------ Stored data ------

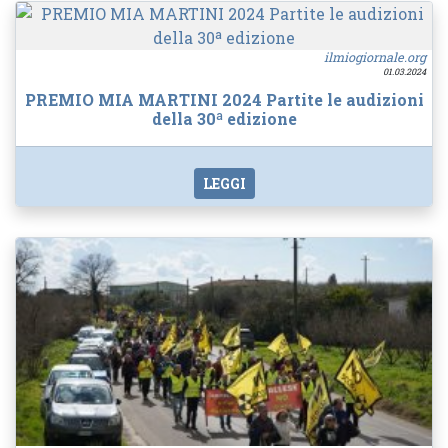
ilmiogiornale.org
01.03.2024
PREMIO MIA MARTINI 2024 Partite le audizioni
della 30ª edizione
LEGGI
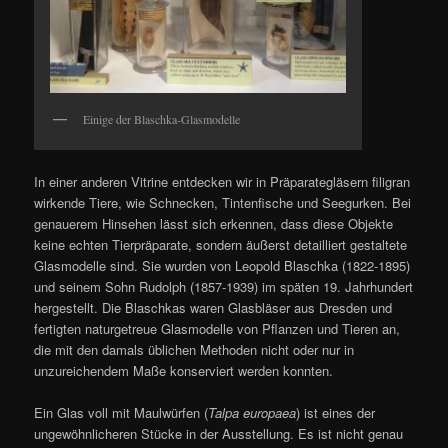
Einige der Blaschka-Glasmodelle
In einer anderen Vitrine entdecken wir in Präparategläsern filigran
wirkende Tiere, wie Schnecken, Tintenfische und Seegurken. Bei
genauerem Hinsehen lässt sich erkennen, dass diese Objekte
keine echten Tierpräparate, sondern äußerst detailliert gestaltete
Glasmodelle sind. Sie wurden von Leopold Blaschka (1822-1895)
und seinem Sohn Rudolph (1857-1939) im späten 19. Jahrhundert
hergestellt. Die Blaschkas waren Glasbläser aus Dresden und
fertigten naturgetreue Glasmodelle von Pflanzen und Tieren an,
die mit den damals üblichen Methoden nicht oder nur in
unzureichendem Maße konserviert werden konnten.
Ein Glas voll mit Maulwürfen (
Talpa europaea
) ist eines der
ungewöhnlicheren Stücke in der Ausstellung. Es ist nicht genau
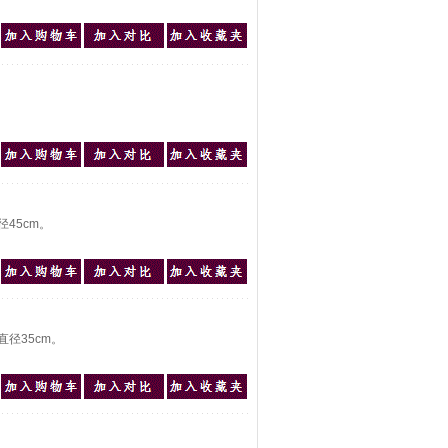
45cm。
径35cm。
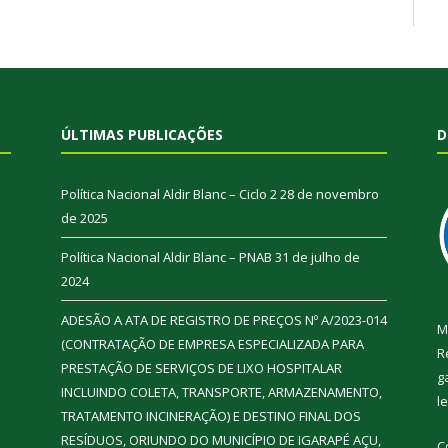
ÚLTIMAS PUBLICAÇÕES
D
Política Nacional Aldir Blanc – Ciclo 2
28 de novembro
de 2025
Política Nacional Aldir Blanc – PNAB
31 de julho de
2024
ADESÃO A ATA DE REGISTRO DE PREÇOS Nº A/2023-014
M
(CONTRATAÇÃO DE EMPRESA ESPECIALIZADA PARA
R
PRESTAÇÃO DE SERVIÇOS DE LIXO HOSPITALAR
g
INCLUINDO COLETA, TRANSPORTE, ARMAZENAMENTO,
l
TRATAMENTO INCINERAÇÃO) E DESTINO FINAL DOS
RESÍDUOS, ORIUNDO DO MUNICÍPIO DE IGARAPÉ AÇU,
C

------

What to produce: Every line in the entries above that mentions the word "Aldir" must be shown.

Solved problem:
Política Nacional Aldir Blanc – Ciclo 2
Política Nacional Aldir Blanc – PNAB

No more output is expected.